Add now the complication that Elin and Randy came to look for a house. They are moving from Illinois back to Utah this summer and stayed here while they conducted their search for a few days. I thought the contest entry problem was solved, but on Tuesday, I kept sending as requested the documents without my name on them. That evening about 9, after I got back to the computer, there was a stern email from the contest chair that said the entries still had my name on them, and if we didn't solve this problem by 6 p.m. my entries would be disqualified. I emailed them once more without my name on them, explaining that I hadn't been at my computer all day to get her deadline, and that I had really been sending them as she requested but my new program was apparently sabotaging me.

That was the last time I heard from the contest chair. I hope she finally found some white-out, or a marker with which to blot out my name. Maybe not. I'm probably disqualified. She warned me. If I'm going to get my trilogy published, it won't be because the first chapters made a big splash in the LDStorymakers contest as I had hoped and dreamed.

I bought a Microsoft Office program the next day and now everything is just fine fine fine with my word processing capability. Changes stay changed. I will now sign up for the three lessons I'm entitled to as a new iMac owner and learn how to use the other features built into this new contraption.
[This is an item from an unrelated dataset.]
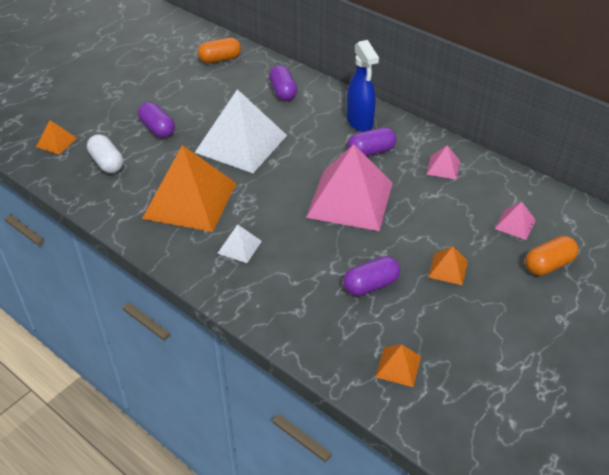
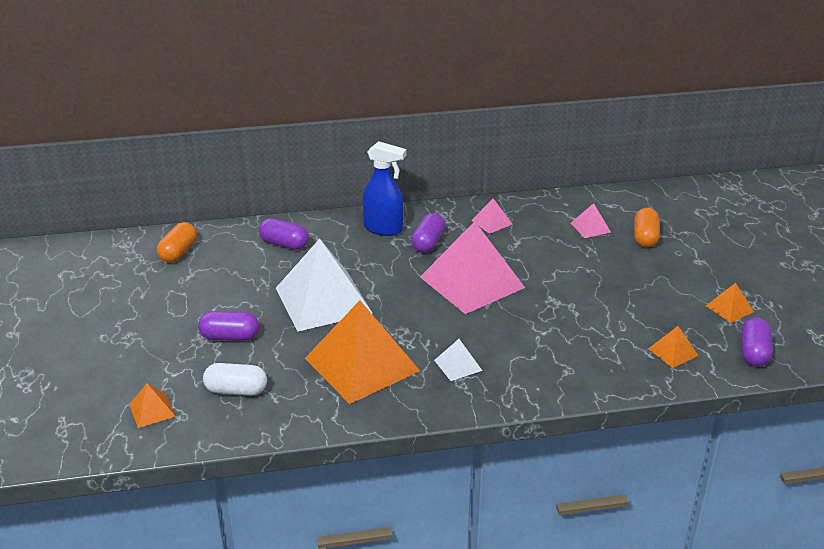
camera: 50 degrees left, 10 degrees down
(371, 285) = (579, 322): purple capsule -> purple capsule (754, 352)
(448, 269) = (601, 279): orange pyramid -> orange pyramid (729, 308)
My one consolation about the contest is that I have paid for a consultation with the acquisitions editor at an LDS publishing company who will be at the conference in April. I have pitched books to editors before, and perhaps I can present myself and my work in our best light without having to plead for mercy because the dog ate my homework.

3 comments:

Mary said...

Aaargh! Computers create such love-hate relationships for too many of us. I've only ever heard good things with Macs, so it's nice--while I sit here at my PC--to know they occasionally have their failings. I'm glad you are up and running again. Maybe having the difficulties with the contest is good writer's karma; it seems that a lot of authors struggle to get their work noticed.

Jennifer said...

That's why I HATE getting a new computer. It always has a new fancy something that either doesn't work or I don't know how to use. UG. The latest version of Word is no exception. We had it on our last laptop and I COULDN'T EVEN USE IT! I had to ask Preston (who used it), "Where's save?" "Where's open new document?" Etc. UG. Well, I hope you can make the "splash" you're going for one way or another.

Julie Coulter Bellon said...

As the contest chair who was emailing you, I just wanted to say I didn't mean to come across sternly, but I really was trying to help you, as well as the other 200 entrants and we were on a very tight deadline. As you can imagine, this was a very busy time for me, but I felt like I tried my very best to get your entries to follow the rules and I'm sorry it didn't work out.